Nothing in Hebrew prophecy suggests the human mother of Jesus was to be iconized or viewed as a fountain of blessing.
No one prays to Mary in scripture, and no one ever should have afterward.
Luke does present the so-called “Magnificat,” a humbly devoted prayer of Mary prior to the birth of Jesus, but no writer of Christian scripture manifests any interest in devotion to Mary.
The official LoM website features this prayerful address: “O Mary, conceived without sin.” In reading that expression, one might logically infer that other conceptions are thought to have involved sin. That implication is offensive. No one prays to any other child who was also conceived without sin. But the adverbial phrase “without sin” is at issue, and it invites confusion: it’s not really intended to modify the verb (according to official R.C. doctrine), but rather, the product of the verb, i.e., Mary herself. In other words, the assertion is not that Mary’s parents didn’t have intercourse; it’s that the embryonic Mary was qualitatively different from any other human embryo to that point.

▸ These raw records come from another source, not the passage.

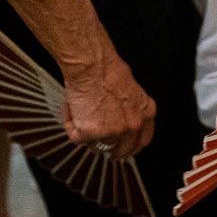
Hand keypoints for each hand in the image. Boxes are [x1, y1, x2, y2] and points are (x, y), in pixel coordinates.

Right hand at [61, 41, 155, 159]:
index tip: (121, 149)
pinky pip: (76, 137)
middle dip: (108, 148)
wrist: (93, 65)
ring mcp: (113, 132)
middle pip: (122, 151)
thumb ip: (130, 112)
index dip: (130, 147)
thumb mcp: (132, 93)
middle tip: (96, 139)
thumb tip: (120, 122)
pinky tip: (73, 106)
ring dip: (87, 133)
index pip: (142, 141)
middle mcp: (133, 126)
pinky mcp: (91, 133)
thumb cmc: (108, 71)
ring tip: (82, 110)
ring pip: (96, 145)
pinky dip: (70, 123)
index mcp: (146, 114)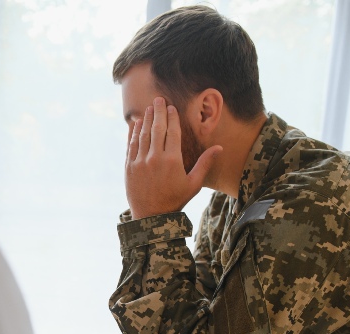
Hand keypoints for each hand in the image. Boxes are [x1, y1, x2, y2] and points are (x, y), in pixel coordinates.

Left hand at [125, 97, 221, 219]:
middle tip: (159, 99)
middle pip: (157, 129)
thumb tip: (219, 147)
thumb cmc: (175, 200)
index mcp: (173, 161)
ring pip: (143, 135)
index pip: (173, 132)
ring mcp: (140, 162)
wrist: (152, 218)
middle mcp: (155, 158)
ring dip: (145, 120)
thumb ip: (205, 163)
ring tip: (148, 108)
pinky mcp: (129, 167)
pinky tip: (135, 124)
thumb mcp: (194, 184)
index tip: (172, 107)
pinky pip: (131, 145)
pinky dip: (133, 133)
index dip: (172, 118)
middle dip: (158, 112)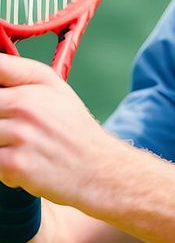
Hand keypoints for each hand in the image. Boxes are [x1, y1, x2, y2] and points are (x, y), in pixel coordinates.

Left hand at [0, 55, 110, 208]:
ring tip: (20, 147)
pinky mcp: (14, 164)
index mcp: (33, 83)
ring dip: (0, 144)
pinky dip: (3, 167)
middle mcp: (25, 105)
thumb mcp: (55, 88)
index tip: (3, 100)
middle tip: (13, 129)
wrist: (96, 168)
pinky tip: (22, 164)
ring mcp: (20, 134)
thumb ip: (19, 73)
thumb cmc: (73, 128)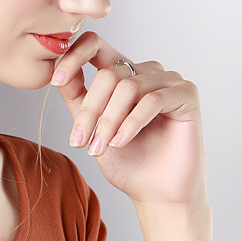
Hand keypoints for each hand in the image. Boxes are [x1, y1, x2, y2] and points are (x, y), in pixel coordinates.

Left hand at [51, 31, 207, 207]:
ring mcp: (169, 81)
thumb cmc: (129, 164)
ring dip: (108, 121)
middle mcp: (147, 73)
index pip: (96, 46)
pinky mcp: (186, 94)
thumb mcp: (94, 131)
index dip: (74, 56)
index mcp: (123, 76)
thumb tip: (59, 75)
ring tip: (100, 148)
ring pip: (128, 87)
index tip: (55, 80)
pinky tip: (119, 142)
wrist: (158, 195)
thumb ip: (79, 102)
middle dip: (90, 110)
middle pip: (108, 74)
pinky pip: (152, 100)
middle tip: (79, 141)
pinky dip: (131, 123)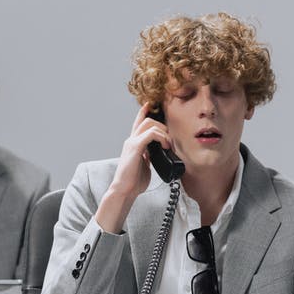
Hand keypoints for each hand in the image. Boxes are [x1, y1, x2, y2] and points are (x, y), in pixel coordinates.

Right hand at [94, 103, 169, 233]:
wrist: (124, 190)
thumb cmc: (134, 181)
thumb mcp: (144, 165)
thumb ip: (149, 157)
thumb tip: (160, 154)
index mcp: (133, 144)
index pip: (138, 123)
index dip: (144, 112)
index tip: (150, 104)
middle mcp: (131, 140)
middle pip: (147, 120)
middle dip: (162, 126)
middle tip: (169, 140)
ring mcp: (132, 142)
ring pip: (149, 124)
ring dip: (163, 132)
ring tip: (168, 144)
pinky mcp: (135, 147)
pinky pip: (150, 134)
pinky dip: (161, 137)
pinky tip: (165, 145)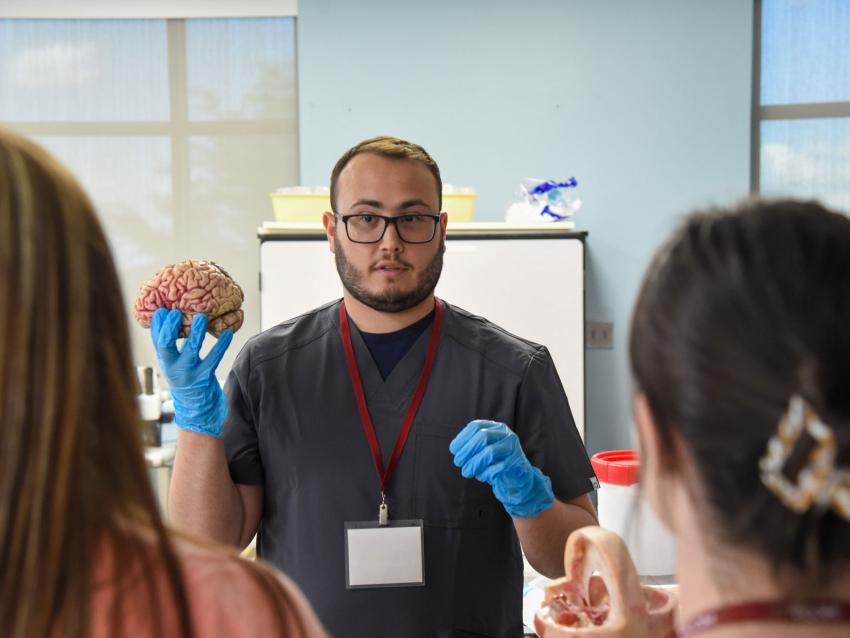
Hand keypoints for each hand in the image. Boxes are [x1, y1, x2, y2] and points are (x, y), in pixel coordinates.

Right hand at [150, 308, 231, 436]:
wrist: (196, 410)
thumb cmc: (184, 379)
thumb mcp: (172, 363)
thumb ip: (168, 343)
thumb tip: (163, 314)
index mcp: (165, 362)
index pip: (156, 342)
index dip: (158, 326)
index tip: (163, 310)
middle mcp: (173, 368)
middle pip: (166, 346)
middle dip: (170, 329)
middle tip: (177, 312)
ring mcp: (189, 373)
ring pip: (191, 351)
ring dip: (197, 333)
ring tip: (202, 317)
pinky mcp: (205, 377)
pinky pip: (214, 358)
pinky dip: (221, 345)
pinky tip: (228, 333)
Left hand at [450, 419, 553, 517]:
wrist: (517, 479)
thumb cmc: (496, 463)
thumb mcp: (483, 450)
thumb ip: (472, 446)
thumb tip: (455, 449)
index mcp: (496, 427)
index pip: (476, 426)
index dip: (462, 437)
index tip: (453, 450)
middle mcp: (506, 434)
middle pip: (483, 436)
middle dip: (467, 450)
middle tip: (458, 462)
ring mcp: (513, 448)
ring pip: (490, 451)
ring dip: (474, 463)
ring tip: (466, 472)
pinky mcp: (517, 463)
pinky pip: (498, 467)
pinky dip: (485, 473)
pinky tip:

The “immaculate conception”—a doctrine fabricated without relation to any biblical text—is one that some non-Catholics will be surprised to discover relates not to Mary’s parents per se, but to the pre-born Mary in utero and her supposed freedom from “original sin” in the womb. (Some Catholics have been confused on this doctrine, and a papal clarification was issued at some point. Neither does the “immaculate conception” pertain to Mary’s own virgin state prior to the birth of Jesus. That assumption a common mistake made by Catholics and non-Catholics alike.)
At the end of the day, the idea that Mary was without original sin while the rest of us are born with it is (a) loading the conversation theologically and (b) making Mary out to be special in a way the scriptures do not claim she was.
The silliness of human religion baffles me. Joining the Legion of Mary might make some passionate college student feel s/he is perpetuating and building on centuries of something. The Legion might offer a sense of camaraderie with other, equally off-track souls. Whatever its draw, the Legion of Mary has nothing to do with authentic Christianity.
B. Casey, 12/2/16
¹ Originally I had “immaculate conception” above, but I was fearful of needless offense at the outset. Then I realized this whole diatribe will be inherently offensive to a few, and I wasn’t willing to forgo the piece, so I put “immaculate” in this footnote!